A top financial regulatory agency has been commanded to ease up on fintech and crypto industries.

By Veronica Riccobene, The Lever

Steering the country toward another potential financial crisis, the Trump administration has moved to completely gut the federal regulatory agency tasked with reining in the very financial institutions currently making the president’s allies rich.

The president’s attacks on the government’s financial regulator are a stunning about-face from 2016, when Trump first campaigned on reinstating tough banking regulations.

The Consumer Financial Protection Bureau (CFPB) was established in the wake of the 2008 financial collapse to protect Americans from abusive lending practices, supervise new financial products, and shore up the nation’s economic system.

CFPB - CONSUMER FINANCIAL PROTECTION BUREAU sign at headquarters building

During the Biden administration, the CFPB cracked down on junk fees, expanded its scope to include fintech and digital payments, investigated crypto firms for fraud and money laundering, and refunded more than $21 billion to defrauded consumers.

But last week, CFPB acting director Russell Vought announced the agency would be “shifting resources away from enforcement and supervision” and “deprioritizing” certain regulatory work it believes should be left to the states. The administration also tried to lay off nearly 90 percent of the CFPB’s staff, but was put on hold by a federal judge who said she was “deeply concerned” about the plan to summarily fire 1,500 of the bureau’s employees.

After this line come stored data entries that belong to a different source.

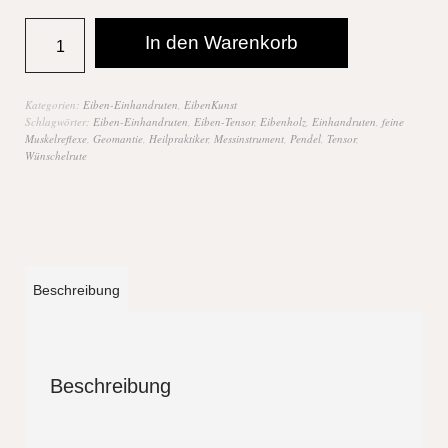
In den Warenkorb
Kategorien:
Eiben-Einhandruten
,
EibenKunst
Schlagwörter:
Eiben-Einhandruten
,
Eiben-Tensor
,
Eibenholz
,
Einhandruten
,
feine
Muskelreflexe
,
Geomantie
,
Heilpraktiker
,
Messinstrument
,
Pendel
,
Tensor
,
Wünschelrute
Beschreibung
Beschreibung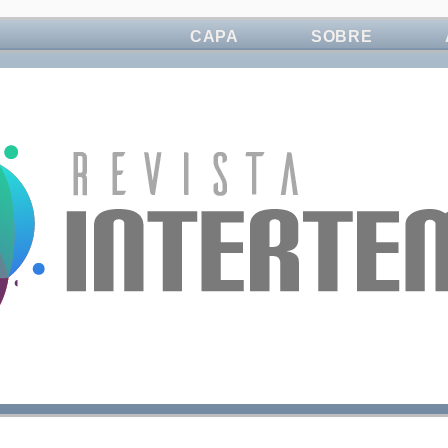
CAPA
SOBRE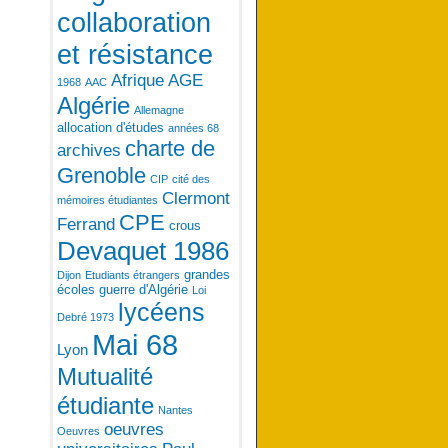
collaboration
et résistance
Afrique
AGE
1968
AAC
Algérie
Allemagne
allocation d'études
années 68
charte de
archives
Grenoble
CIP
cité des
Clermont
mémoires étudiantes
CPE
Ferrand
crous
Devaquet 1986
grandes
Dijon
Etudiants étrangers
écoles
guerre d'Algérie
Loi
lycéens
Debré 1973
Mai 68
Lyon
Mutualité
étudiante
Nantes
oeuvres
Oeuvres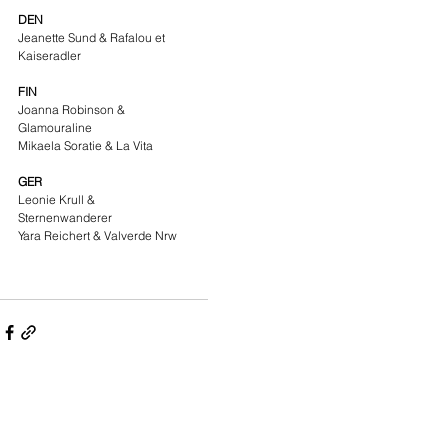
DEN
Jeanette Sund & Rafalou et 
Kaiseradler
FIN
Joanna Robinson & 
Glamouraline
Mikaela Soratie & La Vita
GER
Leonie Krull & 
Sternenwanderer
Yara Reichert & Valverde Nrw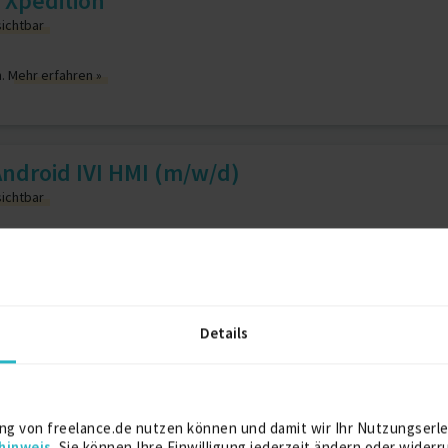
 Xpedition
sichtbar
n.
Mehr erfahren »
 Android IVI HMI (m/w/d)
sichtbar
n.
Mehr erfahren »
Details
Rohrleitungsplanung Projekte für Freiberufler
Re
ng von freelance.de nutzen können und damit wir Ihr Nutzungserle
Referenzarchitektur Projekte für Freiberufler
Ro
hinweis
. Sie können Ihre Einwilligung jederzeit ändern oder widerr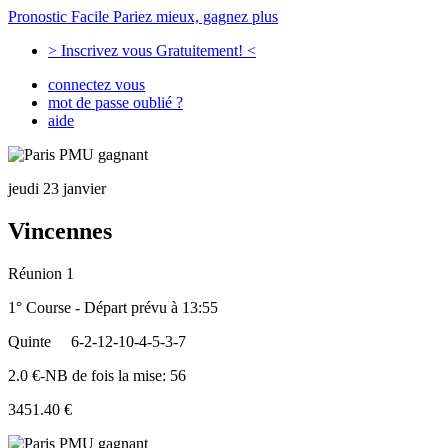
Pronostic Facile
Pariez mieux, gagnez plus
> Inscrivez vous Gratuitement! <
connectez vous
mot de passe oublié ?
aide
jeudi 23 janvier
Vincennes
Réunion 1
1° Course - Départ prévu à 13:55
Quinte
6-2-12-10-4-5-3-7
2.0 €-NB de fois la mise: 56
3451.40 €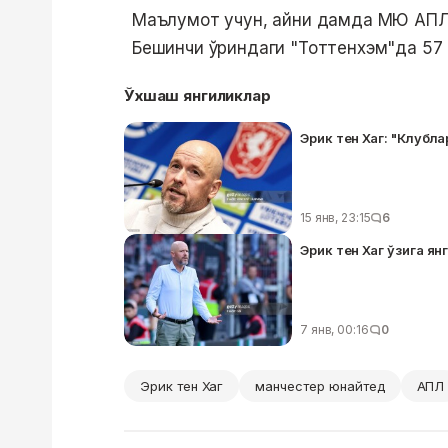
Маълумот учун, айни дамда МЮ АПЛд
Бешинчи ўриндаги "Тоттенхэм"да 57 
Ўхшаш янгиликлар
Эрик тен Хаг: "Клубл
15 янв, 23:15
6
Эрик тен Хаг ўзига ян
7 янв, 00:16
0
Эрик тен Хаг
манчестер юнайтед
АПЛ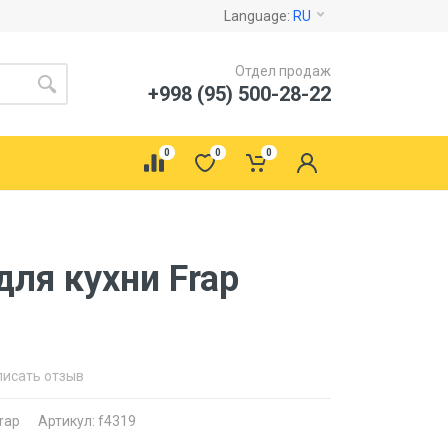
Language:
RU
Отдел продаж
+998 (95) 500-28-22
0
0
0
ля кухни Frap
писать отзыв
rap
Артикул: f4319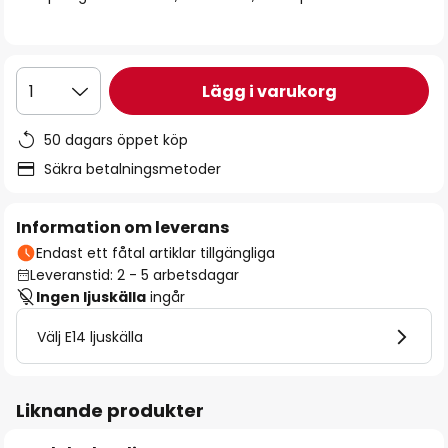
Lägg i varukorg
1
50 dagars öppet köp
Säkra betalningsmetoder
Information om leverans
Endast ett fåtal artiklar tillgängliga
Leveranstid: 2 - 5 arbetsdagar
Ingen ljuskälla
ingår
Välj E14 ljuskälla
Liknande produkter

Trump is following in former President Bill Clinton’s footsteps, who first moved to substantially deregulate Wall Street in 1999. That year, Clinton passed the Financial Services Modernization Act, which allowed banks to integrate their services, invest in each other, and consolidate. Clinton also overturned the Glass-Steagall Act, a Depression-era law that prohibited banks from combining their commercial and investment banking activities. The result made big banks even bigger and may have helped cause the 2008 financial collapse.